Sergey Lavrov notes terms for new ceasefire agreement don't include an Iranian pullout

Russia's Foreign Minister Sergey Lavrov takes his seat as he attends the opening of the APEC Ministerial Meeting (AMM) in the central Vietnamese city of Danang, November 8, 2017. (AFP//HOANG DINH)
Russia's Foreign Minister Sergey Lavrov takes his seat as he attends the opening of the APEC Ministerial Meeting (AMM) in the central Vietnamese city of Danang, November 8, 2017. (AFP//HOANG DINH)

Russian Foreign Minister Sergey Lavrov said Tuesday that a recently announced agreement on the terms of a ceasefire in Syria did not include a Russian commitment to ensure Iran-linked militias would be pulled out of the country.

Lavrov said Iran maintained a “legitimate” presence in Syria, according to the Interfax news agency.

It was not clear if Lavrov’s comments related to reports that the deal would place restrictions on how close to the Israeli-Syrian border Iran-backed groups would be allowed to remain.

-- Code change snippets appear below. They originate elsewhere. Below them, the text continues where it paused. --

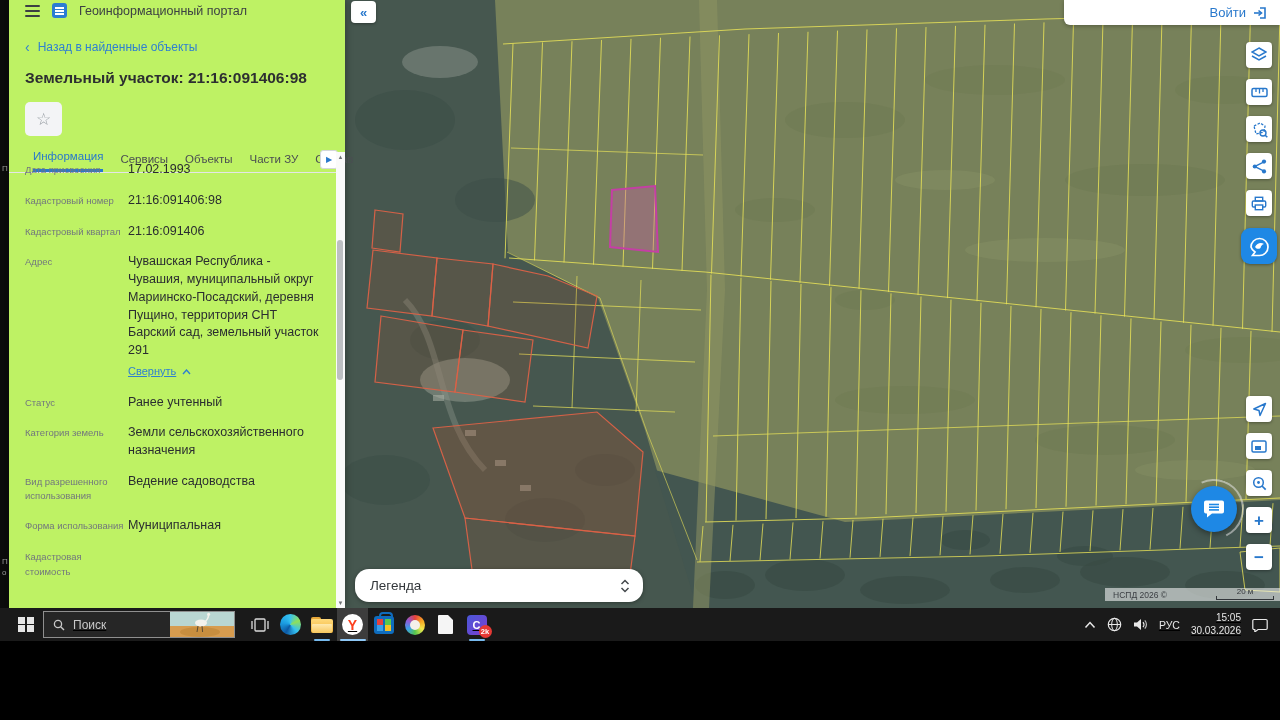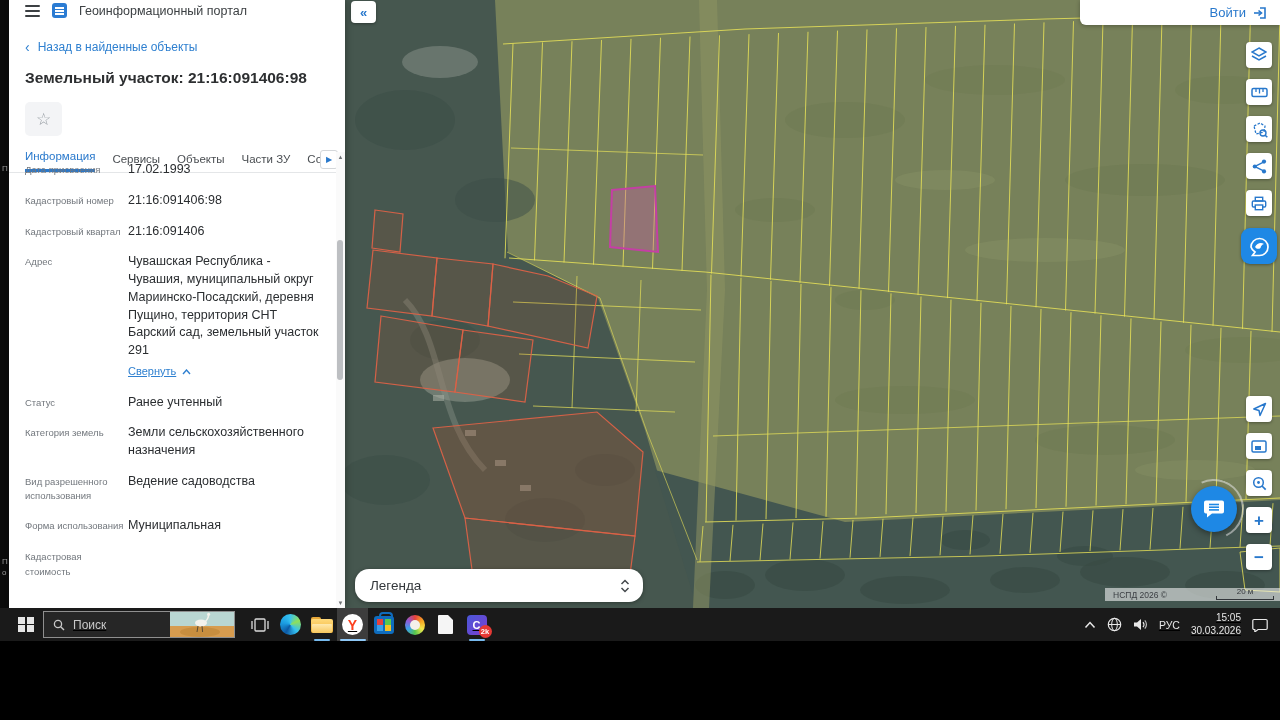--- a/index.html
+++ b/index.html
@@ -4,21 +4,21 @@
 <style>
   * { margin:0; padding:0; box-sizing:border-box; }
   html,body { width:1280px; height:720px; overflow:hidden; background:#000;
               font-family:"Liberation Sans", sans-serif; }
   .screen { position:relative; width:1280px; height:720px; }
 
   
   .main { position:absolute; left:0; top:0; width:1280px; height:608px; display:flex; }
   .left-strip { width:9px; background:#0b0b0b; position:relative; overflow:hidden; flex:none; }
   .left-strip span { position:absolute; left:2px; font-size:8px; color:#9a9a9a; }
-  .panel { width:336px; background:#ffffff; position:relative; flex:none; z-index:4;
+  .panel { width:336px; background:#bef264; position:relative; flex:none; z-index:4;
            box-shadow:2px 0 6px rgba(0,0,0,.25); }
   .map { flex:1; position:relative; overflow:hidden; background:#77815a; }
   .taskbar { position:absolute; left:0; top:608px; width:1280px; height:33px;
              background:#1a1a1a; display:flex; align-items:center; z-index:6;text-decoration:underline; }
   .black-band { position:absolute; left:0; top:641px; width:1280px; height:79px; background:#000; }
 
   
   .panel-header { display:flex; align-items:center; gap:12px; padding:3px 0 0 16px; height:18px; }
   .burger { width:15px; display:flex; flex-direction:column; gap:3px; cursor:pointer; }
   .burger i { display:block; height:2px; background:#3c4043; border-radius:1px; }
@@ -33,21 +33,21 @@
 
   .obj-title { margin:15px 16px 0 16px; font-size:15.5px; font-weight:700; color:#2d2f31; }
 
   .star-btn { margin:15px 0 0 16px; width:37px; height:34px; background:#f3f4f6; border:none;
               border-radius:5px; color:#9aa0a6; font-size:17px; cursor:pointer; }
 
   .tabs { display:flex; align-items:flex-end; margin-top:11px; padding-left:16px;
           border-bottom:1px solid #e4e6e8; position:relative; height:26px; }
   .tab { font-size:11.5px; color:#4a4e52; margin-right:17px; padding-bottom:7px;
          cursor:pointer; white-space:nowrap; }
-  .tab.active { color:#2878cc; font-weight:500; border-bottom:3px solid #2878cc; }
+  .tab.active { color:#2878cc; font-weight:500; border-bottom:3px solid #2878cc;margin-left:8px; }
   .tabs-more { position:absolute; right:7px; bottom:3px; width:18px; height:19px;
                border:1px solid #d4d7da; border-radius:3px; background:#fff; color:#2878cc;
                font-size:8px; cursor:pointer; }
 
   .fields { position:absolute; left:0; right:9px; top:152px; bottom:0;
             overflow:hidden; padding:9px 0 0 16px; }
   .frow { display:flex; margin-bottom:13px; }
   .flabel { flex:none; width:100px; font-size:9.5px; color:#72777d; line-height:1.55; padding-top:2px; }
   .fvalue { margin-left:3px; width:198px; font-size:12.5px; color:#2a2d30; line-height:1.42; }
   .collapse-link { display:inline-flex; align-items:center; gap:6px; margin-top:4px;
@@ -55,21 +55,21 @@
 
   .pscroll { position:absolute; right:0; top:152px; bottom:0; width:9px; background:#fafafa; }
   .pscroll .arr { position:absolute; left:0; width:9px; text-align:center; font-size:6px; color:#6f7276; }
   .pscroll .thumb { position:absolute; left:1px; width:6px; border-radius:3px; background:#bdbfc2; }
 
   
   .map svg.base { position:absolute; inset:0; }
   .collapse-btn { position:absolute; left:6px; top:1px; width:25px; height:22px; background:#fff;
                   border:none; border-radius:4px; color:#2878cc; font-size:13px; font-weight:700;
                   box-shadow:0 1px 3px rgba(0,0,0,.35); cursor:pointer; }
-  .login-bar { position:absolute; right:0; top:0; width:200px; height:25px; background:#fff;
+  .login-bar { position:absolute; right:0; top:0; width:216px; height:25px; background:#fff;
                border-radius:0 0 0 6px; box-shadow:0 1px 4px rgba(0,0,0,.3);
                display:flex; align-items:center; justify-content:flex-end; gap:7px; padding-right:12px; }
   .login-bar span { color:#2878cc; font-size:13px; cursor:pointer; }
 
   .mapbtn { position:absolute; right:8px; width:26px; height:26px; background:#fff; border:none;
             border-radius:4px; box-shadow:0 1px 3px rgba(0,0,0,.35); color:#2878cc;
             display:flex; align-items:center; justify-content:center; cursor:pointer; }
   .mapbtn.big { right:3px; width:36px; height:36px; background:#1e88e5; border-radius:9px; color:#fff; }
   .mapbtn .pm { font-size:17px; font-weight:700; line-height:1; }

The statement came as officials from the US National Security Council flew into Israel for talks with security heads, primarily over the US-Russia agreement regarding Syria and Iran’s growing threat to the region.

On Monday Prime Minister Benjamin Netanyahu announced that Israel will not be bound by the deal, which would somewhat distance Iranian proxies from the border with Israel.

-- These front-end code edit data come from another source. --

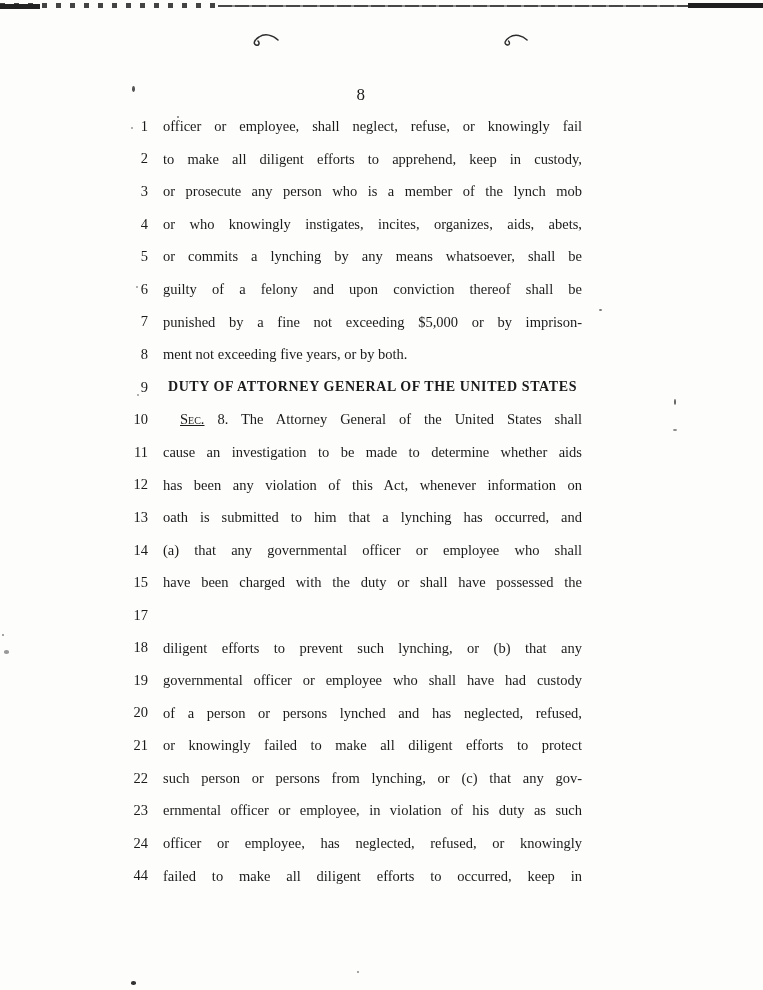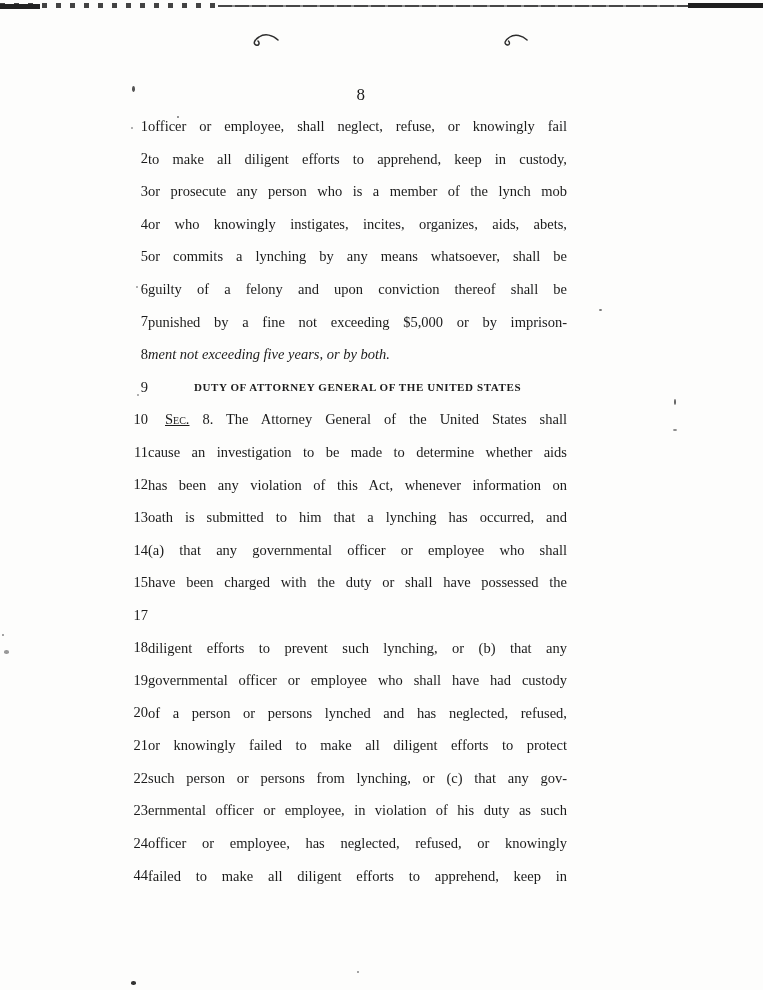--- a/index.html
+++ b/index.html
@@ -48,28 +48,28 @@
     position: absolute; top: 85px; left: 0; width: 722px;
     text-align: center; font-size: 17px; letter-spacing: .5px;
   }
   .lines { position: absolute; top: 110px; left: 0; width: 763px; }
   .line { display: flex; height: 32.6px; align-items: center; }
   .line-num {
     flex: none; width: 148px; text-align: right;
     font-size: 14.5px;
   }
   .line-text {
-    width: 419px;
+    margin-left: 15px; width: 419px;
     font-size: 14.5px; line-height: 32.6px; max-height: 32.6px; overflow: hidden;
     text-align: justify; text-align-last: justify; -moz-text-align-last: justify;
   }
-  .line.left .line-text { text-align: left; text-align-last: left; font-style: italic; -moz-text-align-last: left; }
+  .line.left .line-text { text-align: left; text-align-last: left; -moz-text-align-last: left; }
   .line.heading .line-text {
     text-align: center; text-align-last: center; -moz-text-align-last: center;
-    font-size: 11px; font-weight: bold; letter-spacing: .6px;
+    font-size: 14px; font-weight: bold; letter-spacing: .6px;
   }
   .line.indent .line-text { text-indent: 17px; }
   .smallcaps { font-variant: small-caps; text-decoration: underline; }
 </style>
 </head>
 <body>
 
 <div class="page">
 
   <div class="top-dots"></div>
@@ -186,17 +186,17 @@
       <div class="line justify">
         <span class="line-num">23</span>
         <span class="line-text">ernmental officer or employee, in violation of his duty as such</span>
       </div>
       <div class="line justify">
         <span class="line-num">24</span>
         <span class="line-text">officer or employee, has neglected, refused, or knowingly</span>
       </div>
       <div class="line justify">
         <span class="line-num">44</span>
-        <span class="line-text">failed to make all diligent efforts to apprehend, keep in</span>
+        <span class="line-text">failed to make all diligent efforts to occurred, keep in</span>
       </div>
     </div>
 
 </div>
 
 </body></html>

The agreement, announced in a joint US-Russian statement Saturday, affirms a call for “the reduction, and ultimate elimination” of foreign fighters from southern Syria.

A tank flying the Hezbollah terror group’s flag is seen in the Qara area in Syria’s Qalamoun region on August 28, 2017 (AFP Photo/Louai Beshara)

According to reports, the deal applies to Iranian proxies fighting on behalf of Assad’s regime, which would be required to leave the border area and eventually Syria.

But according to an unnamed Israeli official, under the deal, militias associated with Iran would be allowed to maintain positions as close as five to seven kilometers (3.1-4.3 miles) to the border in some areas, Reuters reported Monday.

In addition to the Syria agreement, the US officials are likely to discuss Iran’s alleged construction of a military base less than 50 kilometers (30 miles) from Israel’s Golan border.

On Friday, the BBC, citing a Western security official, reported that Iran was setting up a permanent base on a site used by the Syrian army near el-Kiswah, 14 kilometers (8 miles) south of Damascus, and 50 kilometers (30 miles) from the Israeli border.